PASSAGE RETENU
┌──

Mme la présidente. L’amendement n° 5, présenté par Mme N. Goulet, est ainsi libellé :

Après l’article 24

Insérer un article additionnel ainsi rédigé :

L’article L. 213-20-1 du code de l’environnement est abrogé.

La parole est à Mme Nathalie Goulet.

Mme Nathalie Goulet. Par cet amendement, je vous propose de transférer les missions du Comité national de l’initiative française pour les récifs coralliens (Ifrecor) à l’Office français de la biodiversité (OFB). L’OFB ayant été récemment sacralisé, un tel regroupement ne paraît pas absurde. Il s’agit en tout cas de l’une des propositions de restructuration, sans doute trop peu nombreuses faute de temps et d’expertise, que je vous soumets, mes chers collègues.

Monsieur le ministre nous a toutefois assurés que les restructurations seraient favorisées par la nouvelle méthode qu’il compte mettre en œuvre. Cette session quelque peu « crucifiante » aura donc du moins eu la vertu d’accélérer les choses !

Mme la présidente. Quel est l’avis de la commission ?

└──

DONNÉES EXTRAITES
┌──

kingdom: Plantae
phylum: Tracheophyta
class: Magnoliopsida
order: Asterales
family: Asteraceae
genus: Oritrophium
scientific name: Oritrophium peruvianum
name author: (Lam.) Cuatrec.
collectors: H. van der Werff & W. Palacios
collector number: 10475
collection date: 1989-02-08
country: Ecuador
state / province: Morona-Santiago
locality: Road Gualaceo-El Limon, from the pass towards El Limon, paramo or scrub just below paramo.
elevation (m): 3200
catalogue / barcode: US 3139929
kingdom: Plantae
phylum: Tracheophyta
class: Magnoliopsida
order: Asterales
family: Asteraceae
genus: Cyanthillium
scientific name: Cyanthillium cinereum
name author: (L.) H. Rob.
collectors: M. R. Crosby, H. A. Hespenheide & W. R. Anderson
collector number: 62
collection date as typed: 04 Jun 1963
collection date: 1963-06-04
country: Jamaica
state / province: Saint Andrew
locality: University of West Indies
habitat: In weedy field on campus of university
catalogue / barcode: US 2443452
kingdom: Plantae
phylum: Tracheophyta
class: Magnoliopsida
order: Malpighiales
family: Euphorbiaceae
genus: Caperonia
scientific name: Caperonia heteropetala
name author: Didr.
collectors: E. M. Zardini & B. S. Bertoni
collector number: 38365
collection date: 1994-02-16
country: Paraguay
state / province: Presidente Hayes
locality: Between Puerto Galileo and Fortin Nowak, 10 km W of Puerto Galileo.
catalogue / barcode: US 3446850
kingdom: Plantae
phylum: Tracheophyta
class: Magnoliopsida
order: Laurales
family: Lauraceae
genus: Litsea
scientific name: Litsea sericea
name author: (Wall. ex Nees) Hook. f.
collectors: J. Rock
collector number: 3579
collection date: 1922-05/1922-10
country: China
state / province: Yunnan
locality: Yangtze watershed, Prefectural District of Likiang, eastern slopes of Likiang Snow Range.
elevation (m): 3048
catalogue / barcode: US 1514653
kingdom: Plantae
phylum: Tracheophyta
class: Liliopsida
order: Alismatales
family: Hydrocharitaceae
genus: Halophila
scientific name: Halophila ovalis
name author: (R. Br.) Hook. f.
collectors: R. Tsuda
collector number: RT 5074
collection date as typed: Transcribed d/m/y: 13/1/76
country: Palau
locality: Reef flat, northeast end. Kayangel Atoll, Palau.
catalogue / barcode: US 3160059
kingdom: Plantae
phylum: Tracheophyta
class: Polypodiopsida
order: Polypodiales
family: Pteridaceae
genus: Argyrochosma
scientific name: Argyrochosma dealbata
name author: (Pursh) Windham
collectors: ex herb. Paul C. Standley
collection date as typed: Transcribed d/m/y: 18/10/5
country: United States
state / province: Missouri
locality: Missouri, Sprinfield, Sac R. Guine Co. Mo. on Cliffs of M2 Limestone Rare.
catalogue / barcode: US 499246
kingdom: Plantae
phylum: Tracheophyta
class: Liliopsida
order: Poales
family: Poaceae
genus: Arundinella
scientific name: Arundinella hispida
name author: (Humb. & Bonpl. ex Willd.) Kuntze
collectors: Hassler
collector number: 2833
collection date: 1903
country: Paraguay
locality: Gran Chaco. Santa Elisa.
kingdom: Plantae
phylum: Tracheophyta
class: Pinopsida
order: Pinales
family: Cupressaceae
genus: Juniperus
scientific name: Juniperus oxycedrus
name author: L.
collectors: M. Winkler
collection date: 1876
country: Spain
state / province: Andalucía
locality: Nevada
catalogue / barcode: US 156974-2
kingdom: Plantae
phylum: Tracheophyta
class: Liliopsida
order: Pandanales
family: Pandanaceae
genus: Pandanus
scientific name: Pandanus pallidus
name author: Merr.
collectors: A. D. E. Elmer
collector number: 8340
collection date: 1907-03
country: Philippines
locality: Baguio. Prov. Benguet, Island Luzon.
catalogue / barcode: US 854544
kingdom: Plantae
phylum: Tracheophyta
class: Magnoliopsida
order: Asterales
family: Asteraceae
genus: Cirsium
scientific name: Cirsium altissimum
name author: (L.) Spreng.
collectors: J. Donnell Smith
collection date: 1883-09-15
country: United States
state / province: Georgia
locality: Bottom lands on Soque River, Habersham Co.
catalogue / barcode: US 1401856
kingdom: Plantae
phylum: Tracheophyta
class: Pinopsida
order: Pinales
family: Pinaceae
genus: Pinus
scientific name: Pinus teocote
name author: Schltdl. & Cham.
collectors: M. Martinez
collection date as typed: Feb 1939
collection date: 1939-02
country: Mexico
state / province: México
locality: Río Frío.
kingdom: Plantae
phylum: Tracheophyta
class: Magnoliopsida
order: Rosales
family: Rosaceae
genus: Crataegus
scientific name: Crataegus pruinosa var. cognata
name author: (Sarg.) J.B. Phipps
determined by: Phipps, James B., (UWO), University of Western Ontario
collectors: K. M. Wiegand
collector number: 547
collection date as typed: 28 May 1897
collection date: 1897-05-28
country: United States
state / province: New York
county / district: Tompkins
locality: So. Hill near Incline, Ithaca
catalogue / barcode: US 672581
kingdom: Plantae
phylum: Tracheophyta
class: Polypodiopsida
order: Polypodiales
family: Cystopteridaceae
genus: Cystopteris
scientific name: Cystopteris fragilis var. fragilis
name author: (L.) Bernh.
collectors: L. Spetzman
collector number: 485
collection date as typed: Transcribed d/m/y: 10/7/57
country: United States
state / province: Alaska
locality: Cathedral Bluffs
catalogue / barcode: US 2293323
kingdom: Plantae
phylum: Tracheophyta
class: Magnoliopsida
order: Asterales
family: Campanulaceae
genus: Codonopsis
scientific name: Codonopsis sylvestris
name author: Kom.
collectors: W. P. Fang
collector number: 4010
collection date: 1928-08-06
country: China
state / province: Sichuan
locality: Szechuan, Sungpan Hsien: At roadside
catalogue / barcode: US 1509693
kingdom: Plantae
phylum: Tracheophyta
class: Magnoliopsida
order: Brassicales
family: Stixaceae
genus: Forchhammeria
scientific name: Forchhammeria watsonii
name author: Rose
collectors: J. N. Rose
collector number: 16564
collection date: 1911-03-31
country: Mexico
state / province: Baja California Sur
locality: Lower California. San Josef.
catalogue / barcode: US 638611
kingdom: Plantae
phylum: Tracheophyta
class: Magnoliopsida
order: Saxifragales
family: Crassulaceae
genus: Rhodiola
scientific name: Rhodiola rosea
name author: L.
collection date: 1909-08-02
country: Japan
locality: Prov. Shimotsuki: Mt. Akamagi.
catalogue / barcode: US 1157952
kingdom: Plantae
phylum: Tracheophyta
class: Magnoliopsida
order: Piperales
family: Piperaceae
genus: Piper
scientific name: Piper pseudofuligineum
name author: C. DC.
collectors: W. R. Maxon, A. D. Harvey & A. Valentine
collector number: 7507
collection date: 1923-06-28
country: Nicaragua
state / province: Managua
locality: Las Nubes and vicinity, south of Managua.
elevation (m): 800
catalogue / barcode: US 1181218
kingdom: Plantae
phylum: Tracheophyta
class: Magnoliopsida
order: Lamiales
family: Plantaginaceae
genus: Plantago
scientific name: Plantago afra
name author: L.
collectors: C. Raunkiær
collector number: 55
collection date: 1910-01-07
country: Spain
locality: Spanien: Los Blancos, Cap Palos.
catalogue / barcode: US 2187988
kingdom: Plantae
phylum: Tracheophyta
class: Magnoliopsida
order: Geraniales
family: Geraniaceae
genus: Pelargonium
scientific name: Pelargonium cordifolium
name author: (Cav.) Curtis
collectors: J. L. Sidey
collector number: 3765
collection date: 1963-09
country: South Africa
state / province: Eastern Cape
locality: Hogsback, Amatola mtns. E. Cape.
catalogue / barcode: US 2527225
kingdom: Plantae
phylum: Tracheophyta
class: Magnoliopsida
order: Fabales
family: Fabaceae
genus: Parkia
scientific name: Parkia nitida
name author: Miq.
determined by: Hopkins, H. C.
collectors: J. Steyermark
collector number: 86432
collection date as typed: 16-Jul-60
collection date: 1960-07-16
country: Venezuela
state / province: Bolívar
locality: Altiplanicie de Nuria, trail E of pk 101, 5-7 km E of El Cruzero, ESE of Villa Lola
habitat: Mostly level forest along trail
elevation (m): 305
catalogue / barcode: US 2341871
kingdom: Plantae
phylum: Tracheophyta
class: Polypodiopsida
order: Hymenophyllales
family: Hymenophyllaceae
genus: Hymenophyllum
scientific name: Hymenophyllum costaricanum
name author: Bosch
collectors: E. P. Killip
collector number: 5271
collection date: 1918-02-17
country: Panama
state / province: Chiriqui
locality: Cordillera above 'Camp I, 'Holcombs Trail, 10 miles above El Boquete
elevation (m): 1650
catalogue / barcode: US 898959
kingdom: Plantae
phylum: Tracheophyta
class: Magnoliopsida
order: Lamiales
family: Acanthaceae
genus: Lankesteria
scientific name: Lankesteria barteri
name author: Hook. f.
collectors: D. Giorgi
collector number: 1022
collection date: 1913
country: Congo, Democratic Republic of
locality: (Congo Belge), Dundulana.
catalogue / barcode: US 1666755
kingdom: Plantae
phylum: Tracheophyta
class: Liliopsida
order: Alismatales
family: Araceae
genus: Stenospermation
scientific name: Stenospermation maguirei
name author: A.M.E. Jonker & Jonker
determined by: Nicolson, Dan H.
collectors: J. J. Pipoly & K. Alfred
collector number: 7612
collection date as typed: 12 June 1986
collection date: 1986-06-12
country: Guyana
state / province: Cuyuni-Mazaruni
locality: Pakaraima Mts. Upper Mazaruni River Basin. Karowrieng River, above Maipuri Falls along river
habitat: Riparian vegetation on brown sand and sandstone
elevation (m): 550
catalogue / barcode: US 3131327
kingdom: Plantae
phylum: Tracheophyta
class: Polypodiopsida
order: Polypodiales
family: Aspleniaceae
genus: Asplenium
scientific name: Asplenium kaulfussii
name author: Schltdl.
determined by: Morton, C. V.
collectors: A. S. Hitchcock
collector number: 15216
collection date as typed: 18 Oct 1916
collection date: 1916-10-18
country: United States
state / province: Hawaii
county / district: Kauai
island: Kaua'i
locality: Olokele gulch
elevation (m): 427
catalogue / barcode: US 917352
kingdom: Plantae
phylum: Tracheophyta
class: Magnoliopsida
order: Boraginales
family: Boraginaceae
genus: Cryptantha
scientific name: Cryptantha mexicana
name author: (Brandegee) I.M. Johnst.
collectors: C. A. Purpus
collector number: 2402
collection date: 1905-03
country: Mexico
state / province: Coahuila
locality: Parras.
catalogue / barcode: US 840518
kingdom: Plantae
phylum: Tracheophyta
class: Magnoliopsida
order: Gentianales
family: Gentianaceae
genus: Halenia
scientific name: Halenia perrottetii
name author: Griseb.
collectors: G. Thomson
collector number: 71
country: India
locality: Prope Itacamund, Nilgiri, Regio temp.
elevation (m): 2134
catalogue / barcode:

└──

Extrayez en entier, sans aucune modification, le passage retenu sur l'amendement visant l'Ifrecor.

CORRIGÉ DE L'EXERCICE
Mme la présidente. L’amendement n° 5, présenté par Mme N. Goulet, est ainsi libellé :

Après l’article 24

Insérer un article additionnel ainsi rédigé :

L’article L. 213-20-1 du code de l’environnement est abrogé.

La parole est à Mme Nathalie Goulet.

Mme Nathalie Goulet. Par cet amendement, je vous propose de transférer les missions du Comité national de l’initiative française pour les récifs coralliens (Ifrecor) à l’Office français de la biodiversité (OFB). L’OFB ayant été récemment sacralisé, un tel regroupement ne paraît pas absurde. Il s’agit en tout cas de l’une des propositions de restructuration, sans doute trop peu nombreuses faute de temps et d’expertise, que je vous soumets, mes chers collègues.

Monsieur le ministre nous a toutefois assurés que les restructurations seraient favorisées par la nouvelle méthode qu’il compte mettre en œuvre. Cette session quelque peu « crucifiante » aura donc du moins eu la vertu d’accélérer les choses !

Mme la présidente. Quel est l’avis de la commission ?